M.K. Bhadrakumar
MK Bhadrakumar served as a career diplomat in the Indian Foreign Service for over 29 years, with postings including India’s ambassador to Uzbekistan (1995-1998) and to Turkey (1998-2001). He writes the “Indian Punchline” blog and has written regularly for the Asia Times since 2001.
Over the past decade or so, the annual India-Russia summit meetings have tended to become boring events – like a jaded marriage drained of romance. However, this year’s, slated for the weekend on the sidelines of the BRICS summit in Goa, promises to be exciting.
To continue with the metaphor, one of the partners has been seen as consorting with an unsavory character and the discovery of the dalliance has overnight electrified the wedlock. The partners are called upon to make an existential choice – rediscover their old mutual ardor comes to terms with the new reality.
This would just about sum up the dilemma of Prime Minister Narendra Modi and Russian President Vladimir Putin.
No doubt, the recent Russian-Pakistani military exercise signifies a quickening of the ‘thaw’ in the relations between the two countries in recent years.
It was slow in coming and Indians shouldn’t have been taken by surprise – except that in their obsessive focus on their partnership with the United States, they had taken the eye off their ‘time-tested’ friend, Russia.
Ironically, it is also the pro-US lobbyists ensconced in Delhi’s think tanks, including some former diplomats, who appear most perturbed today that Russians have ‘cheated’ on India. This is not surprising. Russia has become a factor in India-US relations. This is one thing.
What gives impetus to Russia-Pakistan relations? Three main reasons can be identified.

▬▬▬

§ **WHAT THE TASK ASKS**: Please write out the part of the text on India-Russia relations that begins at the words "To continue with" and stops after "President Vladimir Putin.". The data that comes after this text is separate material.

§ **SOURCE MATERIAL**:

▬▬▬

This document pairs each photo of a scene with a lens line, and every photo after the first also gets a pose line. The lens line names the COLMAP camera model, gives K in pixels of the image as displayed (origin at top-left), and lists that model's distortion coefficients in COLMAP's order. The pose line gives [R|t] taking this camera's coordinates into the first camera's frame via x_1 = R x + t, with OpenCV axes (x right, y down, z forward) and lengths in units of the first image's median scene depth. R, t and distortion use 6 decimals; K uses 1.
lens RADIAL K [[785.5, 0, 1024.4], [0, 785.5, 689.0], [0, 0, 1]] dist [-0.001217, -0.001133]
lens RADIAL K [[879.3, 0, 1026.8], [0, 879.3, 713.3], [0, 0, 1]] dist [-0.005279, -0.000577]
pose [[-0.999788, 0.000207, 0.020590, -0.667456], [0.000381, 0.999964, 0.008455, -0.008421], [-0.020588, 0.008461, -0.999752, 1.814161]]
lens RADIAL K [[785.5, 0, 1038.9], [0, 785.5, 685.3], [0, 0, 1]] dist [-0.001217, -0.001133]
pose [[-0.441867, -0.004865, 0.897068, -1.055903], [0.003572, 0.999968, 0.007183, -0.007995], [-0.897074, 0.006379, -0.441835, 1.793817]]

▬▬▬

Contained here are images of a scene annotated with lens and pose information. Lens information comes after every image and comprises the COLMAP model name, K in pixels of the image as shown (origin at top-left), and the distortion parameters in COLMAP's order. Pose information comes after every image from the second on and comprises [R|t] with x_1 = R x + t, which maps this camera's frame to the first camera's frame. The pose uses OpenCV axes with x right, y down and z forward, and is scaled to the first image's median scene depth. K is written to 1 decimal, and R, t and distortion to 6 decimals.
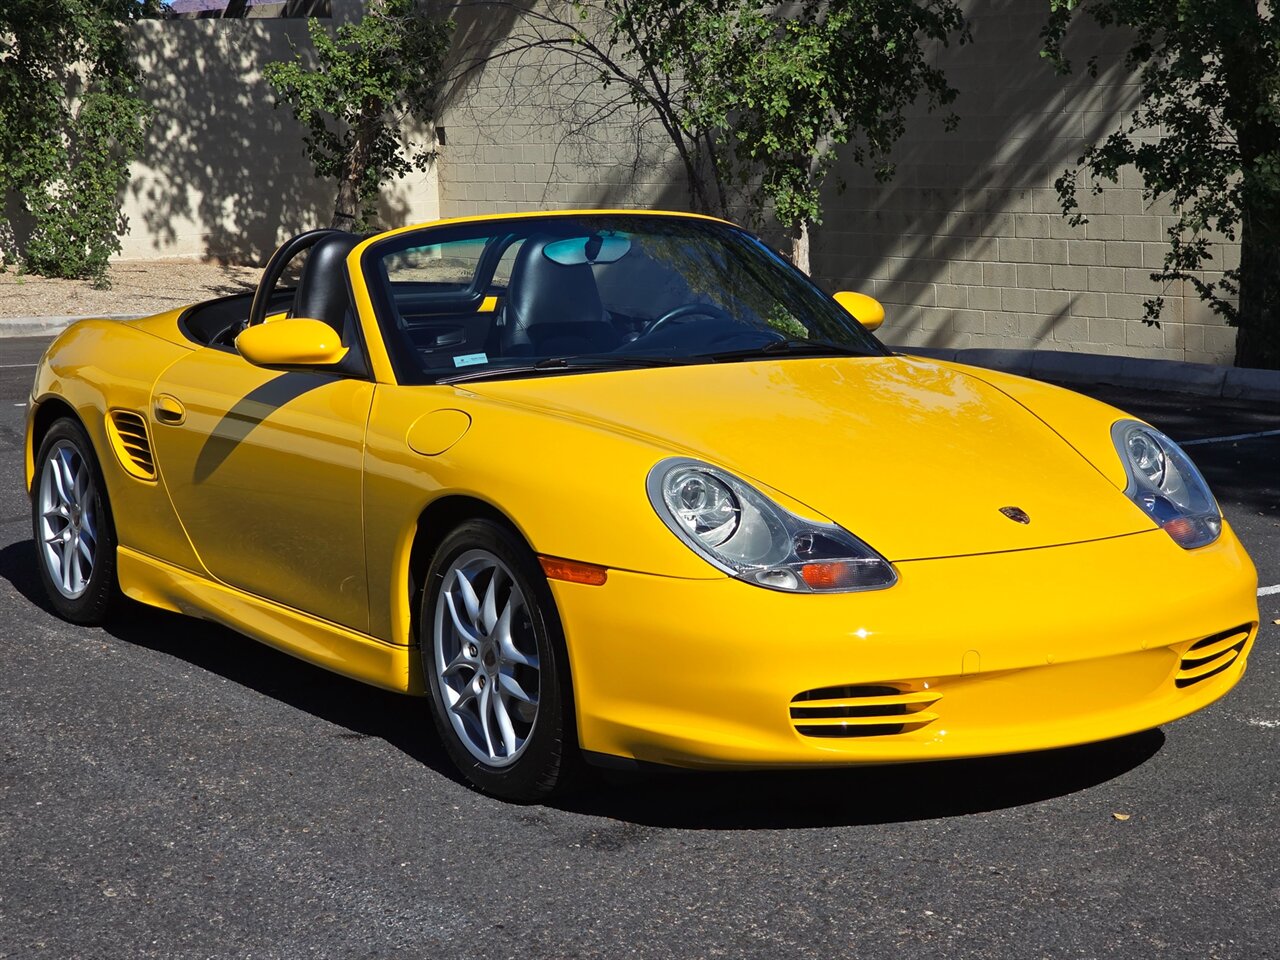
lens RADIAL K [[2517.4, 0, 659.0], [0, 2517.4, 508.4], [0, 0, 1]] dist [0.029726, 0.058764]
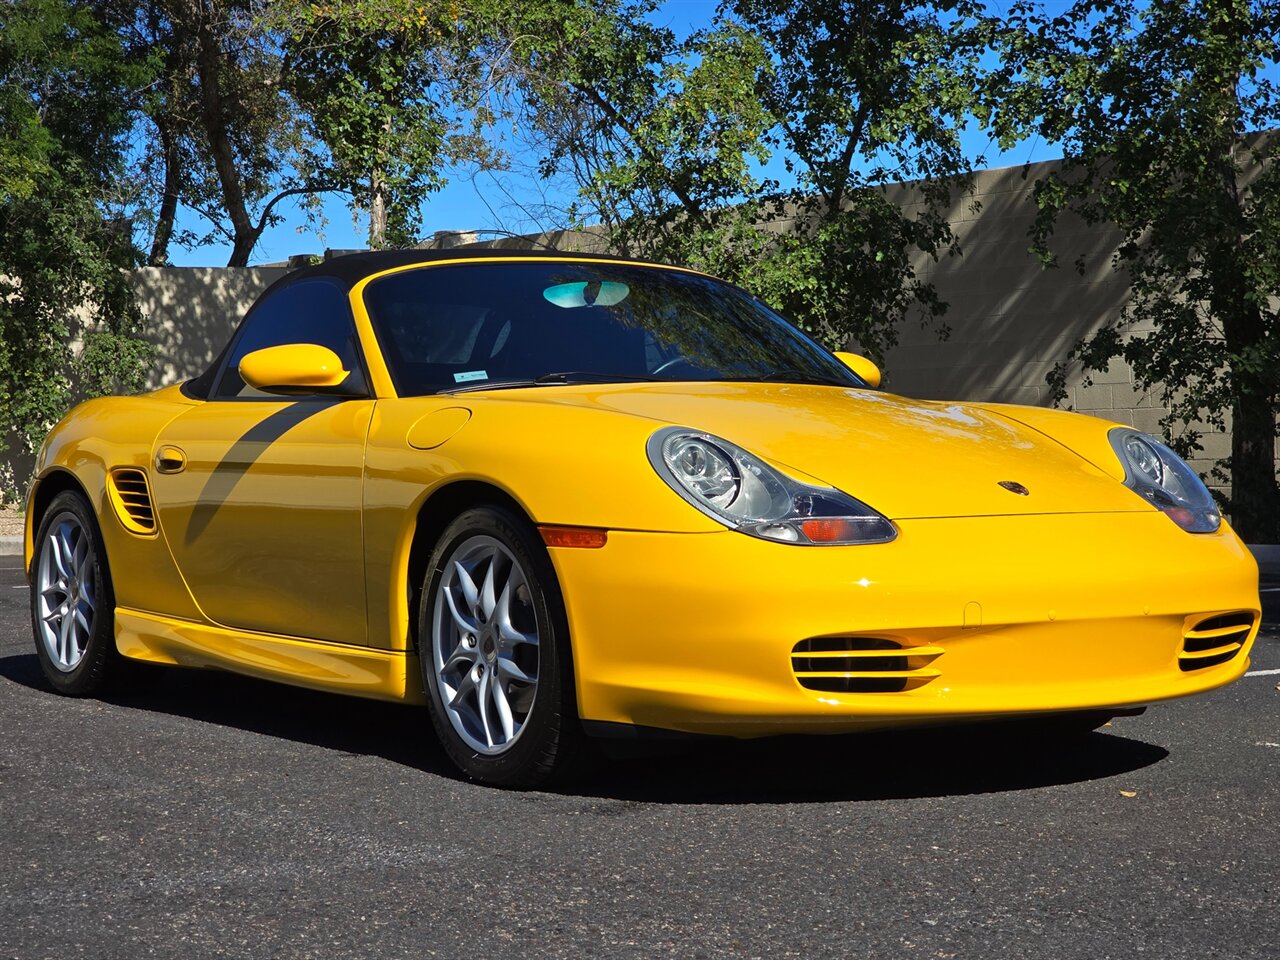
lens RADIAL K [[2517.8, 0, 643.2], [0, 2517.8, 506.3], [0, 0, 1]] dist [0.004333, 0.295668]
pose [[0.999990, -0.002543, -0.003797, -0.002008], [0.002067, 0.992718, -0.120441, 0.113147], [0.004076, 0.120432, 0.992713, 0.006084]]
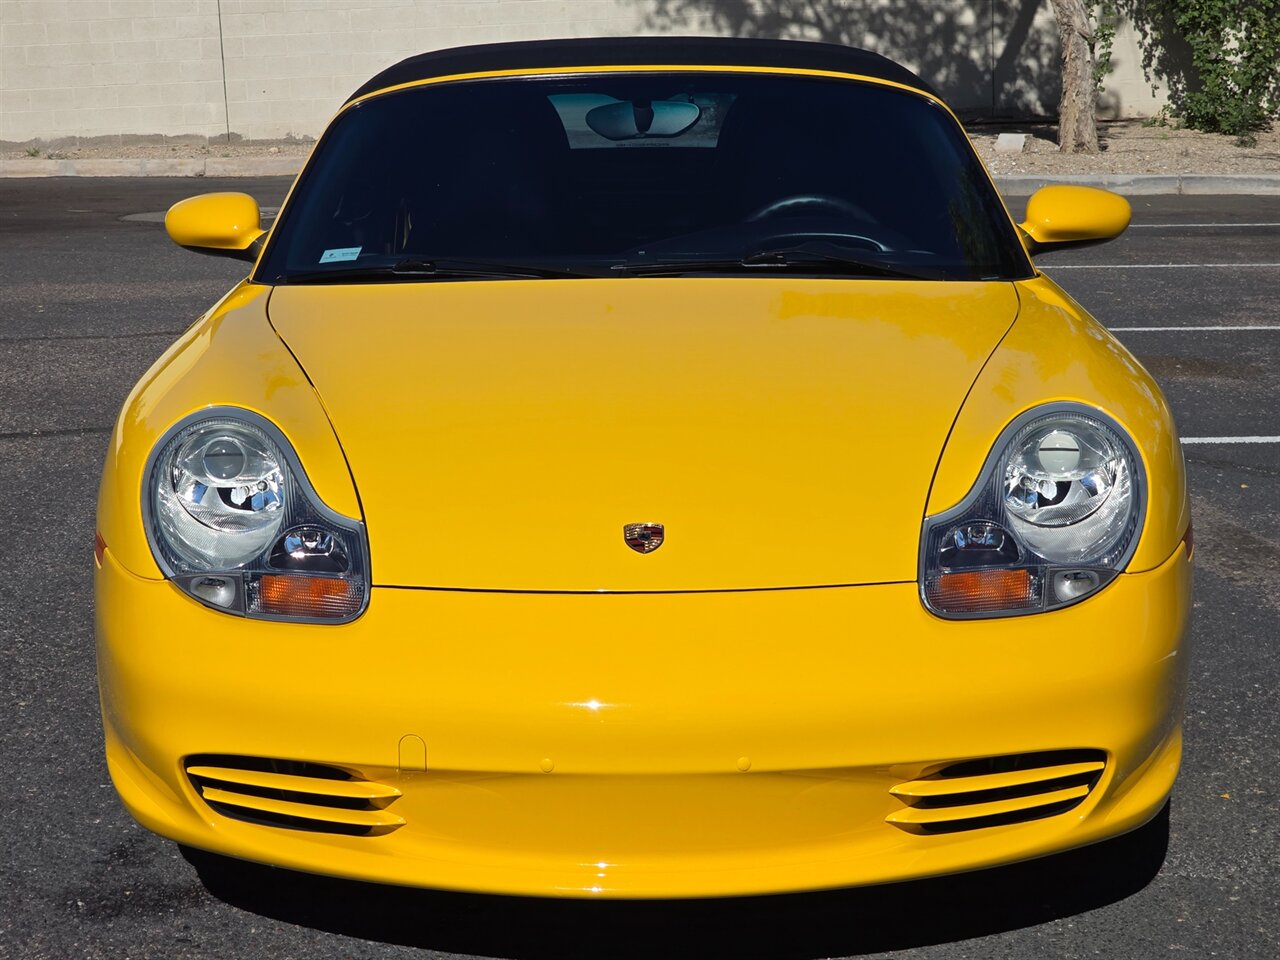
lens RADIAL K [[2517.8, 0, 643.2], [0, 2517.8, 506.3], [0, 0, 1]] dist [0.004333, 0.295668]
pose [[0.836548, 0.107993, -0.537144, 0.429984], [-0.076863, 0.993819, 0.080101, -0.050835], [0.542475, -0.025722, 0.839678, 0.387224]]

▬▬▬

§ **WRITTEN REPLY**:
To continue with the metaphor, one of the partners has been seen as consorting with an unsavory character and the discovery of the dalliance has overnight electrified the wedlock. The partners are called upon to make an existential choice – rediscover their old mutual ardor comes to terms with the new reality.
This would just about sum up the dilemma of Prime Minister Narendra Modi and Russian President Vladimir Putin.